# Best brand air filter?



## dschrier (May 6, 2002)

Besides a kn filter what is the best brand or are they all pretty much the same in terms of air flow? Fram, purolator, nissan stock, etc...


----------



## nyit240 (Jun 17, 2002)

Fram has good quality stuff. Purolator and cheaper price stuff is the opposite. I bought Purolator oil & air filter several times over the year because I was to lazy to goto a farther store to get Fram in which all resulted in bad experience and fast replacement..........oil filter has different standard size.....one air filter does not fit and I did get the right #and size..........another air filter crack open on the side.......don't know how many road dust and bug my engine had combust...........avoid Purolator and cheaper stuff.


----------



## sentrastud (May 3, 2002)

truthfully, In my honest opinion. K&N is the absolute best that you can get. The fliters provide by far the best flow. They also have a Million-mile warranty, and they can be washed and reused over and over again. I like the one i have in my Sentra so much that we got one for our Plymoth Voyager as well. 

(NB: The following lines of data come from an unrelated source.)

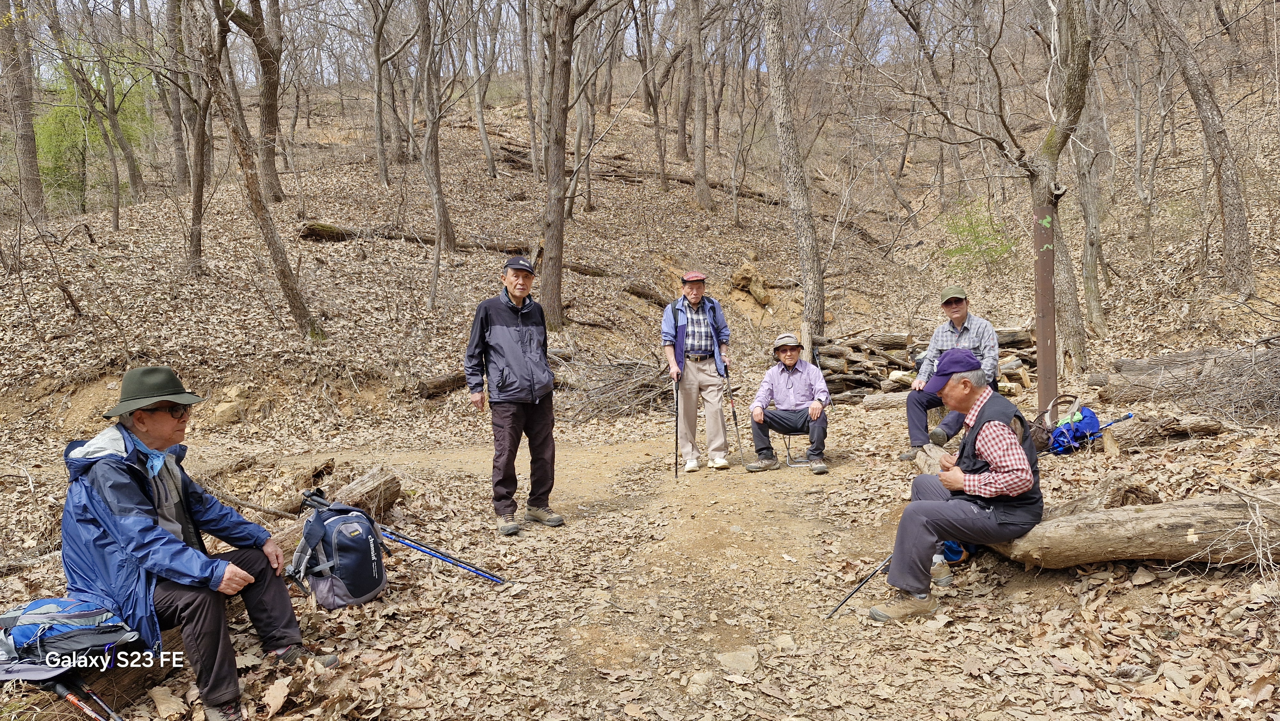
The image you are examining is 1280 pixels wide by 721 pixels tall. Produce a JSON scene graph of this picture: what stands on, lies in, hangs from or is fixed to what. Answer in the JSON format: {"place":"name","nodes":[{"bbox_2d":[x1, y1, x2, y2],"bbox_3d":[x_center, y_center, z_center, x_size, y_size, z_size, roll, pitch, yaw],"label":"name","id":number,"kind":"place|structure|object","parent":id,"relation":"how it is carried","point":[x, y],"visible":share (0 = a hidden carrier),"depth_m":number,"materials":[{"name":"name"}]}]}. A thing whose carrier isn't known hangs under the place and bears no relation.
{"place":"outdoors","nodes":[
{"label":"outdoors","id":0,"kind":"place"},
{"bbox_2d":[18,0,922,84],"label":"sky","id":1,"kind":"structure","parent":0,"point":[248,74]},
{"bbox_2d":[0,351,1279,720],"label":"forest floor","id":2,"kind":"structure","parent":0,"point":[1063,575],"materials":[{"name":"brown soil"}]},
{"bbox_2d":[13,466,407,720],"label":"log","id":3,"kind":"object","parent":2,"relation":"on","point":[392,497],"visible":0.34,"depth_m":3.58,"materials":[{"name":"brown wood"}]},
{"bbox_2d":[0,597,137,674],"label":"blue backpack","id":4,"kind":"object","parent":3,"relation":"on","point":[70,625],"visible":0.91,"depth_m":2.74,"materials":[{"name":"blue fabric"}]},
{"bbox_2d":[48,675,125,720],"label":"trekking pole","id":5,"kind":"object","parent":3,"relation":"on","point":[72,699],"visible":0.93,"depth_m":2.84,"materials":[{"name":"black"}]},
{"bbox_2d":[58,368,337,720],"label":"man","id":6,"kind":"object","parent":3,"relation":"on","point":[130,486],"visible":0.91,"depth_m":2.90},
{"bbox_2d":[286,488,388,610],"bbox_3d":[-1.478,0.916,4.021,0.425,0.501,0.474,1,8,13],"label":"backpack","id":7,"kind":"object","parent":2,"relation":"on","point":[353,524],"visible":0.98,"depth_m":3.89,"materials":[{"name":"fabric"}]},
{"bbox_2d":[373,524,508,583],"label":"trekking pole","id":8,"kind":"object","parent":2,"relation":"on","point":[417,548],"visible":0.84,"depth_m":4.50,"materials":[{"name":"blue metal"}]},
{"bbox_2d":[463,253,561,535],"bbox_3d":[-0.810,0.209,5.157,0.552,1.677,0.774,-6,9,-34],"label":"man","id":9,"kind":"object","parent":2,"relation":"on","point":[522,364],"visible":0.98,"depth_m":4.97},
{"bbox_2d":[552,343,673,421],"bbox_3d":[-0.316,0.245,10.394,2.187,0.975,2.110,-1,7,-1],"label":"brush pile","id":10,"kind":"object","parent":2,"relation":"on","point":[591,399],"visible":0.72,"depth_m":10.17,"materials":[{"name":"wood"}]},
{"bbox_2d":[660,270,733,473],"bbox_3d":[0.480,0.103,6.923,0.554,1.665,0.800,-1,7,-1],"label":"man","id":11,"kind":"object","parent":2,"relation":"on","point":[702,376],"visible":0.98,"depth_m":6.75},
{"bbox_2d":[672,374,680,478],"bbox_3d":[0.323,0.587,7.044,0.078,0.841,0.475,-1,7,-1],"label":"trekking pole","id":12,"kind":"object","parent":11,"relation":"in","point":[676,440],"visible":0.8,"depth_m":6.97,"materials":[{"name":"black metal"}]},
{"bbox_2d":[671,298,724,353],"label":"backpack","id":13,"kind":"object","parent":11,"relation":"on","point":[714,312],"visible":0.54,"depth_m":6.69,"materials":[{"name":"fabric"}]},
{"bbox_2d":[722,371,746,464],"bbox_3d":[0.833,0.552,7.281,0.098,0.862,0.426,-1,7,-1],"label":"trekking pole","id":14,"kind":"object","parent":11,"relation":"in","point":[734,417],"visible":0.85,"depth_m":7.21,"materials":[{"name":"black metal"}]},
{"bbox_2d":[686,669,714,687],"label":"rock","id":15,"kind":"object","parent":2,"relation":"on","point":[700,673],"visible":0.92,"depth_m":3.16,"materials":[{"name":"stone"}]},
{"bbox_2d":[715,647,759,673],"bbox_3d":[0.410,1.249,3.395,0.213,0.092,0.210,-6,9,-38],"label":"rock","id":16,"kind":"object","parent":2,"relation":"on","point":[723,657],"visible":0.94,"depth_m":3.37,"materials":[{"name":"grey stone"}]},
{"bbox_2d":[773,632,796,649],"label":"rock","id":17,"kind":"object","parent":2,"relation":"on","point":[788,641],"visible":0.92,"depth_m":3.48,"materials":[{"name":"stone"}]},
{"bbox_2d":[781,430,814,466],"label":"stool","id":18,"kind":"object","parent":2,"relation":"on","point":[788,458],"visible":0.52,"depth_m":7.33,"materials":[{"name":"metal"}]},
{"bbox_2d":[744,333,831,473],"bbox_3d":[1.282,0.373,6.954,0.671,1.084,0.804,-1,7,-1],"label":"man","id":19,"kind":"object","parent":18,"relation":"on","point":[788,355],"visible":0.99,"depth_m":6.80},
{"bbox_2d":[860,391,910,410],"bbox_3d":[2.984,0.487,9.353,0.847,0.231,0.338,-1,7,-1],"label":"log","id":20,"kind":"object","parent":2,"relation":"on","point":[890,403],"visible":0.71,"depth_m":9.29,"materials":[{"name":"wood"}]},
{"bbox_2d":[810,322,1044,403],"bbox_3d":[3.543,0.088,10.324,3.566,0.986,1.824,-1,7,-1],"label":"log pile","id":21,"kind":"object","parent":2,"relation":"on","point":[857,346],"visible":0.49,"depth_m":10.27,"materials":[{"name":"brown wood"}]},
{"bbox_2d":[900,288,1002,460],"bbox_3d":[2.436,0.139,6.289,0.651,1.294,0.763,4,9,33],"label":"man","id":22,"kind":"object","parent":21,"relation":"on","point":[959,309],"visible":0.84,"depth_m":6.18},
{"bbox_2d":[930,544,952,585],"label":"bottle","id":23,"kind":"object","parent":2,"relation":"on","point":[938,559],"visible":0.36,"depth_m":4.08,"materials":[{"name":"plastic"}]},
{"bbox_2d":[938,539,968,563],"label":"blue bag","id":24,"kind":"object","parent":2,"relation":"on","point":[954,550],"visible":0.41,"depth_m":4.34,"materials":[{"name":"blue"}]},
{"bbox_2d":[1033,198,1058,415],"bbox_3d":[3.206,-0.308,6.471,0.169,1.939,0.149,-1,7,-1],"label":"metal post","id":25,"kind":"object","parent":2,"relation":"on","point":[1044,344],"visible":0.85,"depth_m":6.42,"materials":[{"name":"brown metal"}]},
{"bbox_2d":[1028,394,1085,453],"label":"backpack","id":26,"kind":"object","parent":2,"relation":"on","point":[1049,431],"visible":0.62,"depth_m":6.10,"materials":[{"name":"fabric"}]},
{"bbox_2d":[1026,0,1092,388],"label":"tree","id":27,"kind":"object","parent":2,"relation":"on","point":[1052,170],"visible":0.93,"depth_m":8.09,"materials":[{"name":"plant"}]},
{"bbox_2d":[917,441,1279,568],"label":"log","id":28,"kind":"object","parent":2,"relation":"on","point":[1195,504],"visible":0.76,"depth_m":3.85,"materials":[{"name":"brown wood"}]},
{"bbox_2d":[862,351,1043,621],"bbox_3d":[1.529,0.556,3.831,0.660,1.129,0.984,4,9,31],"label":"man","id":29,"kind":"object","parent":28,"relation":"on","point":[1026,484],"visible":0.97,"depth_m":3.61},
{"bbox_2d":[825,552,893,618],"bbox_3d":[1.171,1.099,4.055,0.592,0.284,0.074,-2,7,-12],"label":"trekking pole","id":30,"kind":"object","parent":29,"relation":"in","point":[873,572],"visible":0.75,"depth_m":4.03,"materials":[{"name":"black metal"}]},
{"bbox_2d":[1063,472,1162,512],"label":"tree stump","id":31,"kind":"object","parent":2,"relation":"on","point":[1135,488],"visible":0.55,"depth_m":4.23,"materials":[{"name":"brown wood"}]},
{"bbox_2d":[1103,411,1227,446],"bbox_3d":[3.906,0.537,6.191,0.941,0.253,0.307,-1,7,-1],"label":"log","id":32,"kind":"object","parent":2,"relation":"on","point":[1200,428],"visible":0.89,"depth_m":6.12,"materials":[{"name":"brown wood"}]},
{"bbox_2d":[1096,343,1279,410],"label":"log","id":33,"kind":"object","parent":2,"relation":"on","point":[1137,364],"visible":0.95,"depth_m":6.93,"materials":[{"name":"wood"}]},
{"bbox_2d":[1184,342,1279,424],"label":"brush pile","id":34,"kind":"object","parent":2,"relation":"on","point":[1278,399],"visible":0.88,"depth_m":6.37,"materials":[{"name":"wood"}]},
{"bbox_2d":[0,2,1279,450],"label":"hillside","id":35,"kind":"structure","parent":0,"point":[1068,225],"materials":[{"name":"brown plant"}]},
{"bbox_2d":[0,0,45,219],"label":"tree","id":36,"kind":"object","parent":35,"relation":"on","point":[28,140],"visible":0.99,"depth_m":14.33,"materials":[{"name":"brown plant"}]},
{"bbox_2d":[33,39,156,210],"bbox_3d":[-13.055,-5.413,19.270,3.489,4.418,3.494,1,8,16],"label":"green tree","id":37,"kind":"object","parent":35,"relation":"on","point":[63,108],"visible":0.54,"depth_m":18.86,"materials":[{"name":"green plant"}]},
{"bbox_2d":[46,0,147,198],"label":"tree","id":38,"kind":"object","parent":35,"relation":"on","point":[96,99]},
{"bbox_2d":[162,0,193,193],"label":"tree","id":39,"kind":"object","parent":35,"relation":"on","point":[181,168],"visible":0.94,"depth_m":16.81,"materials":[{"name":"brown"}]},
{"bbox_2d":[166,0,211,275],"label":"tree","id":40,"kind":"object","parent":35,"relation":"on","point":[195,218],"visible":0.97,"depth_m":12.85,"materials":[{"name":"brown plant"}]},
{"bbox_2d":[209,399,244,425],"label":"rock","id":41,"kind":"object","parent":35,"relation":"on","point":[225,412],"visible":0.92,"depth_m":9.01,"materials":[{"name":"beige stone"}]},
{"bbox_2d":[192,0,320,339],"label":"tree","id":42,"kind":"object","parent":35,"relation":"on","point":[292,289],"visible":0.99,"depth_m":10.08,"materials":[{"name":"brown plant"}]},
{"bbox_2d":[231,0,287,200],"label":"tree","id":43,"kind":"object","parent":35,"relation":"on","point":[271,108],"visible":0.98,"depth_m":15.27,"materials":[{"name":"brown plant"}]},
{"bbox_2d":[368,0,395,184],"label":"tree","id":44,"kind":"object","parent":35,"relation":"on","point":[378,106],"visible":0.97,"depth_m":18.55,"materials":[{"name":"brown plant"}]},
{"bbox_2d":[413,0,457,292],"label":"tree","id":45,"kind":"object","parent":35,"relation":"on","point":[438,188],"visible":0.98,"depth_m":13.75,"materials":[{"name":"brown plant"}]},
{"bbox_2d":[414,369,468,397],"bbox_3d":[-2.425,0.267,10.466,0.427,0.340,0.846,5,9,38],"label":"log","id":46,"kind":"object","parent":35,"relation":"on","point":[452,380],"visible":0.8,"depth_m":10.25,"materials":[{"name":"brown wood"}]},
{"bbox_2d":[298,219,607,276],"bbox_3d":[-2.979,-1.922,13.622,5.574,0.711,0.939,-1,7,-1],"label":"fallen log","id":47,"kind":"object","parent":35,"relation":"on","point":[311,234],"visible":0.65,"depth_m":13.49,"materials":[{"name":"brown wood"}]},
{"bbox_2d":[464,0,496,177],"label":"tree","id":48,"kind":"object","parent":35,"relation":"on","point":[480,122],"visible":0.97,"depth_m":20.69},
{"bbox_2d":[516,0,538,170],"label":"tree","id":49,"kind":"object","parent":35,"relation":"on","point":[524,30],"visible":0.96,"depth_m":19.84,"materials":[{"name":"brown plant"}]},
{"bbox_2d":[538,0,599,328],"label":"tree","id":50,"kind":"object","parent":35,"relation":"on","point":[565,62],"visible":0.99,"depth_m":10.91,"materials":[{"name":"brown"}]},
{"bbox_2d":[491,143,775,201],"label":"fallen log","id":51,"kind":"object","parent":35,"relation":"on","point":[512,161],"visible":0.61,"depth_m":19.58,"materials":[{"name":"brown wood"}]},
{"bbox_2d":[623,281,673,306],"bbox_3d":[0.243,-1.090,13.712,0.830,0.426,0.814,6,10,41],"label":"log","id":52,"kind":"object","parent":35,"relation":"on","point":[644,293],"visible":0.83,"depth_m":13.54,"materials":[{"name":"brown wood"}]},
{"bbox_2d":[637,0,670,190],"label":"tree","id":53,"kind":"object","parent":35,"relation":"on","point":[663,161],"visible":0.99,"depth_m":20.11,"materials":[{"name":"brown"}]},
{"bbox_2d":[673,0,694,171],"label":"tree","id":54,"kind":"object","parent":35,"relation":"on","point":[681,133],"visible":0.96,"depth_m":20.59,"materials":[{"name":"brown"}]},
{"bbox_2d":[683,0,711,208],"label":"tree","id":55,"kind":"object","parent":35,"relation":"on","point":[697,136],"visible":0.97,"depth_m":17.94,"materials":[{"name":"brown"}]},
{"bbox_2d":[729,261,770,304],"bbox_3d":[1.992,-1.347,14.655,0.704,0.756,0.760,-5,9,-31],"label":"tree stump","id":56,"kind":"object","parent":35,"relation":"on","point":[744,271],"visible":0.9,"depth_m":14.47,"materials":[{"name":"brown wood"}]},
{"bbox_2d":[758,0,827,340],"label":"tree","id":57,"kind":"object","parent":35,"relation":"on","point":[806,300],"visible":0.99,"depth_m":11.19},
{"bbox_2d":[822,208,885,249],"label":"fallen log","id":58,"kind":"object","parent":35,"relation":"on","point":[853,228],"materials":[{"name":"brown wood"}]},
{"bbox_2d":[938,197,1015,272],"bbox_3d":[6.188,-2.219,14.982,1.486,1.528,1.533,-1,7,-1],"label":"shrub","id":59,"kind":"object","parent":35,"relation":"on","point":[954,227],"visible":0.8,"depth_m":14.90,"materials":[{"name":"green plant"}]},
{"bbox_2d":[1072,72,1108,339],"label":"tree","id":60,"kind":"object","parent":35,"relation":"on","point":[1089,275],"visible":0.79,"depth_m":12.00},
{"bbox_2d":[1146,0,1255,294],"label":"tree","id":61,"kind":"object","parent":35,"relation":"on","point":[1237,216],"visible":0.99,"depth_m":10.27,"materials":[{"name":"brown"}]},
{"bbox_2d":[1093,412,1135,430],"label":"trekking pole","id":62,"kind":"object","parent":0,"point":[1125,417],"visible":0.71,"depth_m":6.39,"materials":[{"name":"blue metal"}]}
]}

If your looking for something else thats not K&N, ive heard that some people have had good results with "American Products Company" (APC). They have intimidator intakes i think. From what i hear, the filters are pretty good. I have no experience with them myself, so i dont really know though. 

Be carefull when choosing a filter. Ones that are made of paper, and oil saturated foam, provide terrible flow, less than impressive durability, and dont filter very well.

-Nick


----------



## RiceBox (Apr 30, 2002)

APC is a pile of ricey crap.


----------



## sentrastud (May 3, 2002)

yeah, they do make lots of ricey stuff eh?

-Nick


----------